**Record set:**

□ □ □

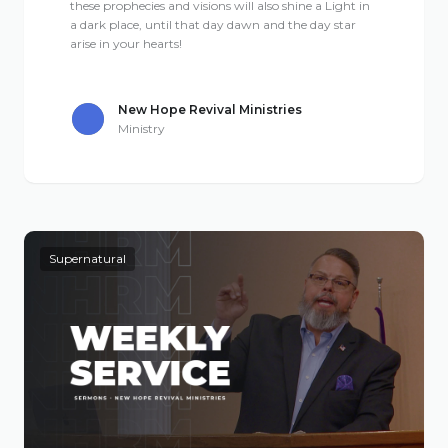
these prophecies and visions will also shine a Light in
a dark place, until that day dawn and the day star
arise in your hearts!
New Hope Revival Ministries
Ministry
Supernatural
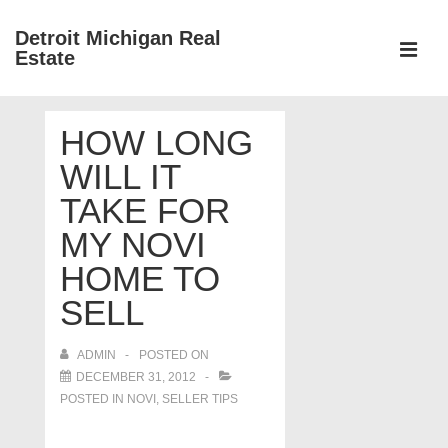
↓
Detroit Michigan Real
Skip
Estate
to
MEN
Main
Main
Content
HOW LONG
Navigation
WILL IT
TAKE FOR
MY NOVI
HOME TO
SELL
ADMIN
POSTED ON
DECEMBER 31, 2012
POSTED IN
NOVI
,
SELLER TIPS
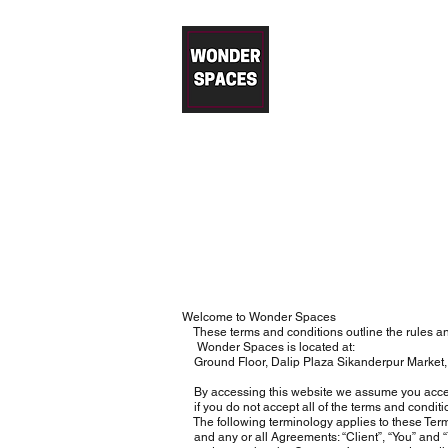
Wonder 
Modular Kitchens in Gurgaon – T
Free Price Estimation
|
Desig
Welcome to Wonder Spaces
These terms and conditions outline the rules an
Wonder Spaces is located at:
Ground Floor, Dalip Plaza Sikanderpur Market,
By accessing this website we assume you accept
if you do not accept all of the terms and conditi
The following terminology applies to these Term
and any or all Agreements: “Client”, “You” and “Y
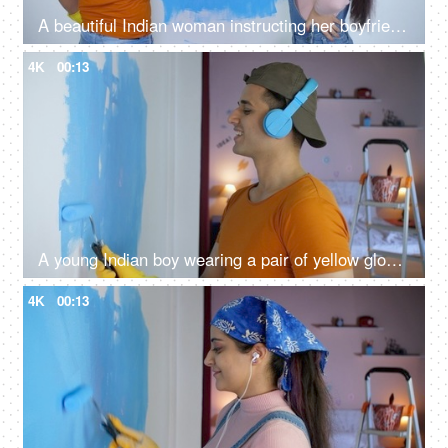
A beautiful Indian woman instructing her boyfriend to paint home wall - home improvement
4K
00:13
A young Indian boy wearing a pair of yellow gloves painting house walls - roller brush, home renovation, home repair, relaxing
4K
00:13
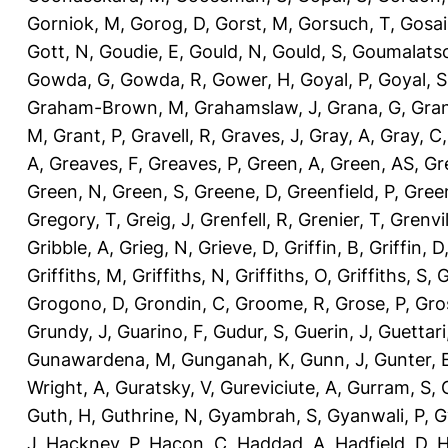
Gorniok, M
,
Gorog, D
,
Gorst, M
,
Gorsuch, T
,
Gosai
Gott, N
,
Goudie, E
,
Gould, N
,
Gould, S
,
Goumalatso
Gowda, G
,
Gowda, R
,
Gower, H
,
Goyal, P
,
Goyal, S
Graham-Brown, M
,
Grahamslaw, J
,
Grana, G
,
Gran
M
,
Grant, P
,
Gravell, R
,
Graves, J
,
Gray, A
,
Gray, C
A
,
Greaves, F
,
Greaves, P
,
Green, A
,
Green, AS
,
Gr
Green, N
,
Green, S
,
Greene, D
,
Greenfield, P
,
Gree
Gregory, T
,
Greig, J
,
Grenfell, R
,
Grenier, T
,
Grenvil
Gribble, A
,
Grieg, N
,
Grieve, D
,
Griffin, B
,
Griffin, D
Griffiths, M
,
Griffiths, N
,
Griffiths, O
,
Griffiths, S
,
G
Grogono, D
,
Grondin, C
,
Groome, R
,
Grose, P
,
Gro
Grundy, J
,
Guarino, F
,
Gudur, S
,
Guerin, J
,
Guettari
Gunawardena, M
,
Gunganah, K
,
Gunn, J
,
Gunter, 
Wright, A
,
Guratsky, V
,
Gureviciute, A
,
Gurram, S
,
Guth, H
,
Guthrine, N
,
Gyambrah, S
,
Gyanwali, P
,
G
J
,
Hackney, P
,
Hacon, C
,
Haddad, A
,
Hadfield, D
,
H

□ □ □

**Exercise prompt:**
Reproduce the text read from all of the material, changing "Wonder Spaces" to "Wonder Interiors" and leaving everything else as it is. Omit the pictures.

**Solution:**
these prophecies and visions will also shine a Light in
a dark place, until that day dawn and the day star
arise in your hearts!
New Hope Revival Ministries
Ministry
Supernatural
↓
Detroit Michigan Real
Skip
Estate
to
MEN
Main
Main
Content
HOW LONG
Navigation
WILL IT
TAKE FOR
MY NOVI
HOME TO
SELL
ADMIN
POSTED ON
DECEMBER 31, 2012
POSTED IN
NOVI
,
SELLER TIPS
Wonder 
Modular Kitchens in Gurgaon – T
Free Price Estimation
|
Desig
Welcome to Wonder Interiors
These terms and conditions outline the rules an
Wonder Interiors is located at:
Ground Floor, Dalip Plaza Sikanderpur Market,
By accessing this website we assume you accept
if you do not accept all of the terms and conditi
The following terminology applies to these Term
and any or all Agreements: “Client”, “You” and “Y
A beautiful Indian woman instructing her boyfriend to paint home wall - home improvement
4K
00:13
A young Indian boy wearing a pair of yellow gloves painting house walls - roller brush, home renovation, home repair, relaxing
4K
00:13
Gorniok, M
,
Gorog, D
,
Gorst, M
,
Gorsuch, T
,
Gosai
Gott, N
,
Goudie, E
,
Gould, N
,
Gould, S
,
Goumalatso
Gowda, G
,
Gowda, R
,
Gower, H
,
Goyal, P
,
Goyal, S
Graham-Brown, M
,
Grahamslaw, J
,
Grana, G
,
Gran
M
,
Grant, P
,
Gravell, R
,
Graves, J
,
Gray, A
,
Gray, C
A
,
Greaves, F
,
Greaves, P
,
Green, A
,
Green, AS
,
Gr
Green, N
,
Green, S
,
Greene, D
,
Greenfield, P
,
Gree
Gregory, T
,
Greig, J
,
Grenfell, R
,
Grenier, T
,
Grenvil
Gribble, A
,
Grieg, N
,
Grieve, D
,
Griffin, B
,
Griffin, D
Griffiths, M
,
Griffiths, N
,
Griffiths, O
,
Griffiths, S
,
G
Grogono, D
,
Grondin, C
,
Groome, R
,
Grose, P
,
Gro
Grundy, J
,
Guarino, F
,
Gudur, S
,
Guerin, J
,
Guettari
Gunawardena, M
,
Gunganah, K
,
Gunn, J
,
Gunter, 
Wright, A
,
Guratsky, V
,
Gureviciute, A
,
Gurram, S
,
Guth, H
,
Guthrine, N
,
Gyambrah, S
,
Gyanwali, P
,
G
J
,
Hackney, P
,
Hacon, C
,
Haddad, A
,
Hadfield, D
,
H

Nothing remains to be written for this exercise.